### BRANO
__________________________________________________

DI ANTONIO FANNA
ilsussidiario.net
In queste ore (ma in realtà è nell’ombra da una settimana) viene fatto il nome di Giuseppe Conte come possibile premier. Per Salvini e Di Maio un clamoroso autogol.
Da molti giorni il tam tam dei giornali ironizza sulla designazione in salsa renziana di rito boschiano del più probabile tra i candidati di compromesso alla carica di presidente del Consiglio, il giurista Giuseppe Conte. Il professor Conte piace a Di Maio ma non piace a Salvini per via dei suoi legami professionali con un personaggio visto come la peste da entrambi gli elettorati, ovvero Maria Elena Boschi. E sarebbe un autentico coup de théâtre se a Palazzo Chigi finisse per arrivare un premier collegato in qualche modo all’odiatissima Meb.
Nato 54 anni fa a Volturara Appula, paesino del subappenino dauno, in provincia di Foggia — come il vecchio ras del Quirinale ai tempi di Scalfaro e Ciampi, Gaetano Gifuni —, Conte ha conseguito la laurea in giurisprudenza alla Sapienza di Roma nel 1988 e ha perfezionato i suoi studi giuridici negli Stati Uniti a Yale e Duquesne, in Austria a Vienna (International Kultur Institut, 1993), in Francia alla Sorbona, nel Regno Unito (Girton College) e poi ancora negli Usa alla New York University. Attualmente a Firenze insegna come ordinario di diritto privato, mentre alla Luiss insegna nella facoltà di economia ed è responsabile scientifico dal 2006 del corso “Giurista d’impresa”.

__________________________________________________

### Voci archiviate
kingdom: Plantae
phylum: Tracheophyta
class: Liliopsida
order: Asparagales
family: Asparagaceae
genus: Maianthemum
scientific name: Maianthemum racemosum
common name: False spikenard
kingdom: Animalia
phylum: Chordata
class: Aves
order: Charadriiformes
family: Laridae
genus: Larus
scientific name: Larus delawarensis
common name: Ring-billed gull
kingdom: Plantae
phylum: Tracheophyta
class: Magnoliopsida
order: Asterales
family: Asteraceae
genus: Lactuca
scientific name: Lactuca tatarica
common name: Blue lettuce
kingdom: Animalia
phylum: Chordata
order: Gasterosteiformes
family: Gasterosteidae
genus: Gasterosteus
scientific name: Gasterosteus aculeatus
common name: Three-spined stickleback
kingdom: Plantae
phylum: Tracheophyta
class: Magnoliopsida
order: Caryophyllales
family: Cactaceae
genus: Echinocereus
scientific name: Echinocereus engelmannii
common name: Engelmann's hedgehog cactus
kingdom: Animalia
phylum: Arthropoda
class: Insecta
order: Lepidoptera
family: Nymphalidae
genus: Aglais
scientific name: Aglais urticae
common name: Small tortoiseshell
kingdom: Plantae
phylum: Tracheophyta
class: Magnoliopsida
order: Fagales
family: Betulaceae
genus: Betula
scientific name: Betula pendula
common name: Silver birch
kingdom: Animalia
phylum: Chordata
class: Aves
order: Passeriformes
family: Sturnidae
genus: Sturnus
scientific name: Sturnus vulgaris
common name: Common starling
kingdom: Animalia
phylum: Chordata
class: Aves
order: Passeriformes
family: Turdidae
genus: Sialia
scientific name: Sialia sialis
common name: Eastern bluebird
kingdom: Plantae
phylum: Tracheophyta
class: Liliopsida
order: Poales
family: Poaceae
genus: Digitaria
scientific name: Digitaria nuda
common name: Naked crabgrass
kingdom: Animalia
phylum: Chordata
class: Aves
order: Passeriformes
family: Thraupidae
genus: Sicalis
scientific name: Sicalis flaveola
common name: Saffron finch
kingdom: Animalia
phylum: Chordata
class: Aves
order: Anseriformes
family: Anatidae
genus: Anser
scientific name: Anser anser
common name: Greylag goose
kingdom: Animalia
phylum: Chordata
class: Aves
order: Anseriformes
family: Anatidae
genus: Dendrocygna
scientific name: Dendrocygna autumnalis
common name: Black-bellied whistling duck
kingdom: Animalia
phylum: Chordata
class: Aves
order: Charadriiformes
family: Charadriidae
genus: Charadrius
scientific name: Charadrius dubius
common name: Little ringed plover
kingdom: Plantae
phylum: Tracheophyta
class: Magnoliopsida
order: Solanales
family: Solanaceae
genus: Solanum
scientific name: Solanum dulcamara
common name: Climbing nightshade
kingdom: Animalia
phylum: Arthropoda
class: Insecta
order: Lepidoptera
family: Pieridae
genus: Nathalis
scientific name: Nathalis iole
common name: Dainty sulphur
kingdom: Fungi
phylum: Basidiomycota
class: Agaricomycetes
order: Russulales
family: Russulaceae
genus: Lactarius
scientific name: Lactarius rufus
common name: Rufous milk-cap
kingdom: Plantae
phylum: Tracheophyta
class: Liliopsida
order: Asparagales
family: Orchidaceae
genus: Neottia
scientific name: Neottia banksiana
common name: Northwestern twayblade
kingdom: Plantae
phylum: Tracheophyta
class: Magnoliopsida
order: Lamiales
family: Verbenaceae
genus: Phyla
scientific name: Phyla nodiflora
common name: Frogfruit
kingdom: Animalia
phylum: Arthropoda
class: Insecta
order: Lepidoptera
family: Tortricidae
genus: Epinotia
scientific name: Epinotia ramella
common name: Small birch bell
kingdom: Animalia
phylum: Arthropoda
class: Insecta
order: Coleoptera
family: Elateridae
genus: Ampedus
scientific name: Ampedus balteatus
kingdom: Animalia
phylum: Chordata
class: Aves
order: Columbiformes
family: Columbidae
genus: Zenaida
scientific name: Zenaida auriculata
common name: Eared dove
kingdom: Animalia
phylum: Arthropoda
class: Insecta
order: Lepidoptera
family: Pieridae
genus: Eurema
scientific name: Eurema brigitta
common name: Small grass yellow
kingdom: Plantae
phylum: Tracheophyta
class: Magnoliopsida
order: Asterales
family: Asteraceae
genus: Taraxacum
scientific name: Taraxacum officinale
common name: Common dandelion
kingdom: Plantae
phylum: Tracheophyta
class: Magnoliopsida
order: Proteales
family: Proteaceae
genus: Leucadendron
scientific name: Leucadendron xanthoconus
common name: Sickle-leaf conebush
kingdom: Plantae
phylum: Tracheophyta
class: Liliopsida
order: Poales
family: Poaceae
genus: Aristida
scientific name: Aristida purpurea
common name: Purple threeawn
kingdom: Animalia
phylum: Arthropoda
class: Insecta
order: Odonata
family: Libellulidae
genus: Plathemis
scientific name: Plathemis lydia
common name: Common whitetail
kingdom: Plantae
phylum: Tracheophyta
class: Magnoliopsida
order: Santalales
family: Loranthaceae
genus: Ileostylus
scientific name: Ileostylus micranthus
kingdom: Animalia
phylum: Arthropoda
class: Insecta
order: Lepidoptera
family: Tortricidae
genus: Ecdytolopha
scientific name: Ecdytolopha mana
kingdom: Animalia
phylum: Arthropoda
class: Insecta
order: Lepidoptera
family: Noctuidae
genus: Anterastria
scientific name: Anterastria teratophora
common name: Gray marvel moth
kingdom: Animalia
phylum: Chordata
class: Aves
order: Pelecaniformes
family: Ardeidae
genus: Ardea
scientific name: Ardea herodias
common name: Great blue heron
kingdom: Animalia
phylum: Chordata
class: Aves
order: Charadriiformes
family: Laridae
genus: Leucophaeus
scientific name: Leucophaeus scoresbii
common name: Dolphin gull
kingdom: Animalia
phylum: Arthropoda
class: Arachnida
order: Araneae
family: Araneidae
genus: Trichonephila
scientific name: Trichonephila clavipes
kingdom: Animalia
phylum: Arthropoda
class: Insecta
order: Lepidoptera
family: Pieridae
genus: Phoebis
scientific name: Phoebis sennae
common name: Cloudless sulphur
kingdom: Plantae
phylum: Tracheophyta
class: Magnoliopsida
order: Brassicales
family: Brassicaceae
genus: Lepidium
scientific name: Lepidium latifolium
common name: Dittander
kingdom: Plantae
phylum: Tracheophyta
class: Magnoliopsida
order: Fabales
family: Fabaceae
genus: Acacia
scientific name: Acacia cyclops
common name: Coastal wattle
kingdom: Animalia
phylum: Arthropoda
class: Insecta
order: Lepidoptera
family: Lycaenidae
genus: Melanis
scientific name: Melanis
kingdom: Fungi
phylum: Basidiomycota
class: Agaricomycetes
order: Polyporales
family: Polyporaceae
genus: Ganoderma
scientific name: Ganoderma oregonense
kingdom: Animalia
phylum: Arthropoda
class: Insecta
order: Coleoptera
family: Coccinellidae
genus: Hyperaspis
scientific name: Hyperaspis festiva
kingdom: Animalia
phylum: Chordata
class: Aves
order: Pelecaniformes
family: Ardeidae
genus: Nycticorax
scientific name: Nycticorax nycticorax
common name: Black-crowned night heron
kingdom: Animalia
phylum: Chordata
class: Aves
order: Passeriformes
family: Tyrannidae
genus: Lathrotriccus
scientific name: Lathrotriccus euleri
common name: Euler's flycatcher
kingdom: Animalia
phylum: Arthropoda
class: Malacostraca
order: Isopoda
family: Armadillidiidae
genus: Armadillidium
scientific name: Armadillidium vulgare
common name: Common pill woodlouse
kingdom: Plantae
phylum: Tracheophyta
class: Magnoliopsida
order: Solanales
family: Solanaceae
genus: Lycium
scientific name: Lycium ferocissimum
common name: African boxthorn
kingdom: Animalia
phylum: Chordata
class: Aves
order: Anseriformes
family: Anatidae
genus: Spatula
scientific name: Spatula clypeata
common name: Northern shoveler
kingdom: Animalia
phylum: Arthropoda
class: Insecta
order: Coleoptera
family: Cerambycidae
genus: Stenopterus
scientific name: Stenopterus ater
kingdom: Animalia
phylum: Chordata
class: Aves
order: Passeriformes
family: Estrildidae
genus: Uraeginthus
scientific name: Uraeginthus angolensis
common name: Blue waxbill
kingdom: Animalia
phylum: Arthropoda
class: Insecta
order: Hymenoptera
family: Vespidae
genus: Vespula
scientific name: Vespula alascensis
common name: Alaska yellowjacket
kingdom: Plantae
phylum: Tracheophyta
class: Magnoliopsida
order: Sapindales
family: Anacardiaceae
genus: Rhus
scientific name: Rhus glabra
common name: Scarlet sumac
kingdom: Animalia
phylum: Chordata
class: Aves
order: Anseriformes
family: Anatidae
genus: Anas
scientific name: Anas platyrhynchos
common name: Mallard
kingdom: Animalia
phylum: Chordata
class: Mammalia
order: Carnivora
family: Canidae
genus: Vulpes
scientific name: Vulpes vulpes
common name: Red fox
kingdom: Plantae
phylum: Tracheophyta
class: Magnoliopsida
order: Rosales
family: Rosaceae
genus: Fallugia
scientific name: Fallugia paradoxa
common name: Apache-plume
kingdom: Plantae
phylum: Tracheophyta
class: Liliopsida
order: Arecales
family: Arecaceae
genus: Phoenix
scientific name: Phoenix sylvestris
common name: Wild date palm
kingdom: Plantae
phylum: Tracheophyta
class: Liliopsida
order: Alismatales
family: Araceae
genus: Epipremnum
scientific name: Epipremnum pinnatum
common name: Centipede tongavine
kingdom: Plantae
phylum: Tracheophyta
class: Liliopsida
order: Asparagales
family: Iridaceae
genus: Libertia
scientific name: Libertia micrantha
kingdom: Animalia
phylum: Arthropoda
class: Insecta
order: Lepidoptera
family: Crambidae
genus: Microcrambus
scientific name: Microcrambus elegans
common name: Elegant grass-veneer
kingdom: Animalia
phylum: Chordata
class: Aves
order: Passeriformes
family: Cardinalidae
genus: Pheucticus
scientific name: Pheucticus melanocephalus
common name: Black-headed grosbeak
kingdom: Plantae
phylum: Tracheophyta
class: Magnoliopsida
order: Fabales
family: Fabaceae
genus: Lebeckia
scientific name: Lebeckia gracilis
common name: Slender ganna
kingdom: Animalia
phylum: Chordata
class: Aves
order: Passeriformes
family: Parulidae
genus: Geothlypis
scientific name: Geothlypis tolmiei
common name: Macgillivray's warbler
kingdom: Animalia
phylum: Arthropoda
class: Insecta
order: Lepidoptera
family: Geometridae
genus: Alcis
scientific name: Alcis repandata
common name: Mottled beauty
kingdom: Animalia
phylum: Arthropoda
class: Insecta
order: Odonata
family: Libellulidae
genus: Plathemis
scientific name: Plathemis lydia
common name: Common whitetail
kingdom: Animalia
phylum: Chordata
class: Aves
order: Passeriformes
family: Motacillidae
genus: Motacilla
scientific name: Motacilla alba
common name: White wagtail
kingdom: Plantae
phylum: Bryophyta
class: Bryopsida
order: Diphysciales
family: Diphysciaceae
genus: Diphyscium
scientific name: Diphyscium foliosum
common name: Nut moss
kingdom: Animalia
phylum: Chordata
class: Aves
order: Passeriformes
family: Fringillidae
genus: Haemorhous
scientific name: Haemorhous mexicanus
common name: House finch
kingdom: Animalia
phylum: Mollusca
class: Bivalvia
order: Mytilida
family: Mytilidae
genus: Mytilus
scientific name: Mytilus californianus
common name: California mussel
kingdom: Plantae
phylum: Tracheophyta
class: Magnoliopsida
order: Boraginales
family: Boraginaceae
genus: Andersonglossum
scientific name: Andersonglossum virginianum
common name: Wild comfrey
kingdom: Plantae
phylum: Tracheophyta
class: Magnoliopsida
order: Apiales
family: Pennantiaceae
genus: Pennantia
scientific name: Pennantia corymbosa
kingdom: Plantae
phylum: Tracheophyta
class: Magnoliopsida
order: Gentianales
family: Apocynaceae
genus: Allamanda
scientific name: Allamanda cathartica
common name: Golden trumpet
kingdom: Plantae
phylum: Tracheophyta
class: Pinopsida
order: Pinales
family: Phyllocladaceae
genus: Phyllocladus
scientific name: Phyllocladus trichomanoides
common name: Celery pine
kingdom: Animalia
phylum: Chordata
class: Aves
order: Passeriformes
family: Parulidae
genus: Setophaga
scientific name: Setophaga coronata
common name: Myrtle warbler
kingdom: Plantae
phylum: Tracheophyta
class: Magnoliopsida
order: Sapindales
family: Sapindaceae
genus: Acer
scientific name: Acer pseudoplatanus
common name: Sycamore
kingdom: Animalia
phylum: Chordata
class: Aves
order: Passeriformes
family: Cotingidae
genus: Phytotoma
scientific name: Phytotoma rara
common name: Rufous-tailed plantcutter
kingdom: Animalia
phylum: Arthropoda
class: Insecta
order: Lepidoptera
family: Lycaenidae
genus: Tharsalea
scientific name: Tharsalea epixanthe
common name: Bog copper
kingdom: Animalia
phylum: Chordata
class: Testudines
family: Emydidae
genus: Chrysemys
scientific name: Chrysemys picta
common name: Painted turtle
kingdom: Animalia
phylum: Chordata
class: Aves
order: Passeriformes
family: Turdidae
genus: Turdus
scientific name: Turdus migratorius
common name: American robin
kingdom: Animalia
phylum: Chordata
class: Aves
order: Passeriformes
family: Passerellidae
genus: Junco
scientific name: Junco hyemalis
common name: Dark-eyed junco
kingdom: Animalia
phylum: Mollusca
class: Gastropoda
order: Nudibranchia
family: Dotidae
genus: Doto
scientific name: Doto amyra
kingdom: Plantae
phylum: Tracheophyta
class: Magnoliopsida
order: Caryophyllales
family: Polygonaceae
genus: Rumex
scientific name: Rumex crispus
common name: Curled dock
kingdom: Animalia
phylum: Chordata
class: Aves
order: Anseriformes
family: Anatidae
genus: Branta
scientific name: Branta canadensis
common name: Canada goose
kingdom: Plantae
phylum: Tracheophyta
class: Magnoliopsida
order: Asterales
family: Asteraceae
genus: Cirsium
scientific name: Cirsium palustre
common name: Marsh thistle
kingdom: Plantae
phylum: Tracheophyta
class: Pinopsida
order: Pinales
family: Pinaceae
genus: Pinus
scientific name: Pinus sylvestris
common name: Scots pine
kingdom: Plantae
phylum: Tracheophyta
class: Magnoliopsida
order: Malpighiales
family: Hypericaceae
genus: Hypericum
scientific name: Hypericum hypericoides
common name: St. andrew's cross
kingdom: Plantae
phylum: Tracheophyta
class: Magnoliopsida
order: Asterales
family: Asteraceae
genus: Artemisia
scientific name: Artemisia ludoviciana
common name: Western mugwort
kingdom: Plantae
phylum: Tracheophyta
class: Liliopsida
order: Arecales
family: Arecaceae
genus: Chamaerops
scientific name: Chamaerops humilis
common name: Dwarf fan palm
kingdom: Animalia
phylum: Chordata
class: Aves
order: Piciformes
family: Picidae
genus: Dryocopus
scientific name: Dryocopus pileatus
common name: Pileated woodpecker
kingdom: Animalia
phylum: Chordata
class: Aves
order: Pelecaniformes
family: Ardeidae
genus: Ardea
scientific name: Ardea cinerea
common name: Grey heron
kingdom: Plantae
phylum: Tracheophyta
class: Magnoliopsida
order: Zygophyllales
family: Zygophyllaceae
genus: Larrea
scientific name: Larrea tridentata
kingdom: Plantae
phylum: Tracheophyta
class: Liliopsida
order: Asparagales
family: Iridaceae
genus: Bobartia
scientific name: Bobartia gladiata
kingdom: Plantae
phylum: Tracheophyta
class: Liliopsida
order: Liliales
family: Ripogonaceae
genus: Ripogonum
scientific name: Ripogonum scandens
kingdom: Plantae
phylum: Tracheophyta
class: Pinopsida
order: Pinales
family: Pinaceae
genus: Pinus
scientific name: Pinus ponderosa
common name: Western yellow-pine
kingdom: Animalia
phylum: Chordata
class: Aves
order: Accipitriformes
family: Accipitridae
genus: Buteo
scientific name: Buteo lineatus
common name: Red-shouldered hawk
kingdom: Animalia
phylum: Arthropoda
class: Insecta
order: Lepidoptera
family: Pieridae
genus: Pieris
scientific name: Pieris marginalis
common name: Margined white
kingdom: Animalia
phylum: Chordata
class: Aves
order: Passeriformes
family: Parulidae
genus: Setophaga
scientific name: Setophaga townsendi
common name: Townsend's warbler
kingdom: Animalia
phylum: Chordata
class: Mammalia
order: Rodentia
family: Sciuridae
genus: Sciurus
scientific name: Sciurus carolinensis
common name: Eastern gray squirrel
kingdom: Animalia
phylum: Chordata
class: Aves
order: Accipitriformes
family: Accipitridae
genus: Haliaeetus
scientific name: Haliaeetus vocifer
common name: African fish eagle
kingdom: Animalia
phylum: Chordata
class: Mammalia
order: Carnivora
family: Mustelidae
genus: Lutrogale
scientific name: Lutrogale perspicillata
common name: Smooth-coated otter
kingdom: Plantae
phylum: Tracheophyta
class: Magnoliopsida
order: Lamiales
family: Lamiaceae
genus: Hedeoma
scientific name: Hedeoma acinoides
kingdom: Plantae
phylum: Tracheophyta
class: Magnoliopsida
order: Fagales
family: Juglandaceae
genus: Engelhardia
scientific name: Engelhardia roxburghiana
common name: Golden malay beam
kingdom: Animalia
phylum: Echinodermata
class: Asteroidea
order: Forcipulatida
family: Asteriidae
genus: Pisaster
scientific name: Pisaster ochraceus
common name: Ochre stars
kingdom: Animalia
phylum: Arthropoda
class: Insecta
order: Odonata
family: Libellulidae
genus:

__________________________________________________

### ESERCIZI
1/ Riscrivi tutto il tratto del brano su Giuseppe Conte da "Da molti giorni" fino a "modo all’odiatissima Meb.", sostituendo "giurista" con "docente".
2/ Rispondi a queste domande sul brano su Giuseppe Conte.
(a) A quale dei due leader politici piace il professor Conte?
(b) In che anno Conte si è laureato in giurisprudenza alla Sapienza di Roma?
(c) In quale città insegna come ordinario di diritto privato?
Per svolgere gli esercizi usa soltanto il brano.

### SOLUZIONI PUNTO PER PUNTO
1/
Da molti giorni il tam tam dei giornali ironizza sulla designazione in salsa renziana di rito boschiano del più probabile tra i candidati di compromesso alla carica di presidente del Consiglio, il docente Giuseppe Conte. Il professor Conte piace a Di Maio ma non piace a Salvini per via dei suoi legami professionali con un personaggio visto come la peste da entrambi gli elettorati, ovvero Maria Elena Boschi. E sarebbe un autentico coup de théâtre se a Palazzo Chigi finisse per arrivare un premier collegato in qualche modo all’odiatissima Meb.

2/
(a) A Di Maio.
(b) Nel 1988.
(c) A Firenze.